Click here to read a summary of the case.

As noted in the case, Kusick had an employment contract which provided for the ‘inclusive’ payment of vacation and holiday pay. The employer argued that vacation and holiday pay were interchangeable which is, according to the law, wrong. Further, the employer did not keep accurate records for calculating vacation pay and holiday pay separately.

More importantly, it seems that the employer relied upon the fact that the original employment contract would be upheld because both the employer and the employee agreed to it and signed it.

What this case reinforces for us is the concept that employers, in the creation of the employment contract, cannot abdicate their responsibility to the law.

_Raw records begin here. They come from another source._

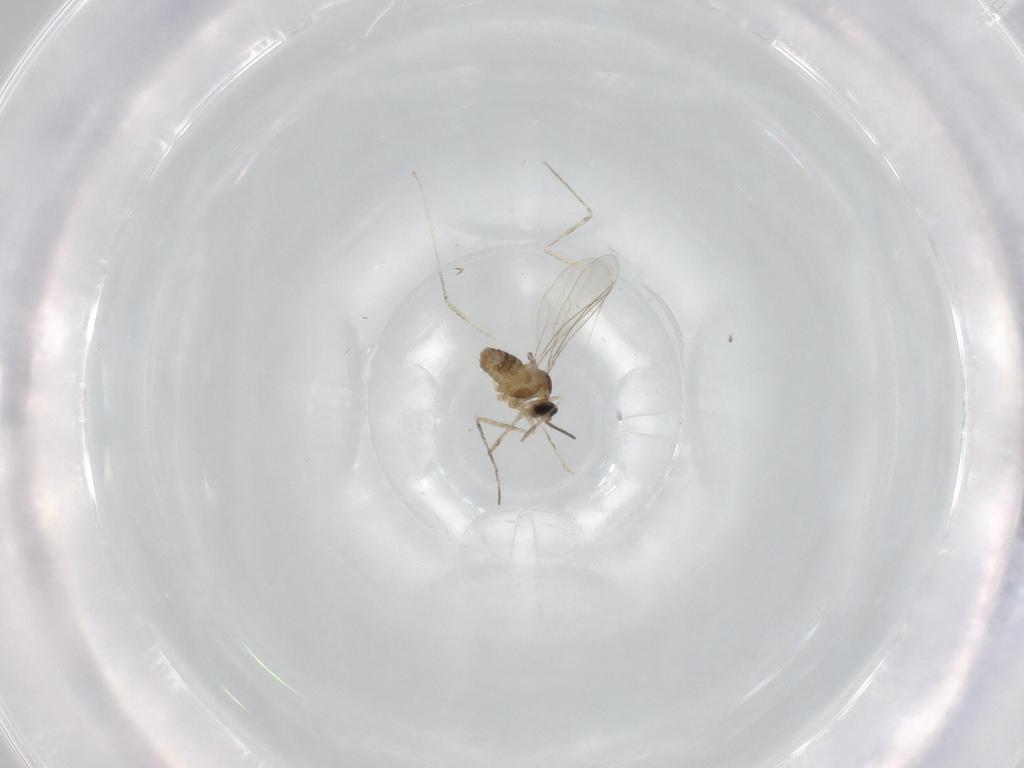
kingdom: Animalia
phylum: Arthropoda
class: Insecta
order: Diptera
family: Cecidomyiidae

When the employment contract is found to be incorrect or unlawful the statutory provisions, such as the relevant employment standards legislation, will prevail. Employment standards legislation typically provides for the minimum requirement that an employer must include vacation and holiday allocations when it pays its employees. The legislation also provides strict and prescriptive processes for tracking and maintaining compensation-related records. These factors are not negotiable, nor do they fall into an ‘opt-out’ category for an employer. An employer can provide a better benefit to its employees, such as vacation time or pay that is more than the minimum legislated requirement, but less than the minimum is not an option. The expensive and very public lesson Stringer Delecky LLP learned from this case, is that an employer cannot ignore the requirements of the law.


Discussion Questions:

  1. How many paid vacation days and statutory holidays do you earn in your current workplace?
  2. Looking at a pay stub/pay record from your employer, how is the information on it formatted? Does the pay stub clearly identify vacation pay as a separate item? What other information is included on the pay stub for record keeping purposes?
  3. If you were the compensation manager for the law firm noted in the article, how would you have processed the vacation and holiday pay differently?
  4. How would you use clear language in an employment contract that identifies entitlements for earned vacation (time or pay), holiday pay, and other paid or unpaid leaves of absence?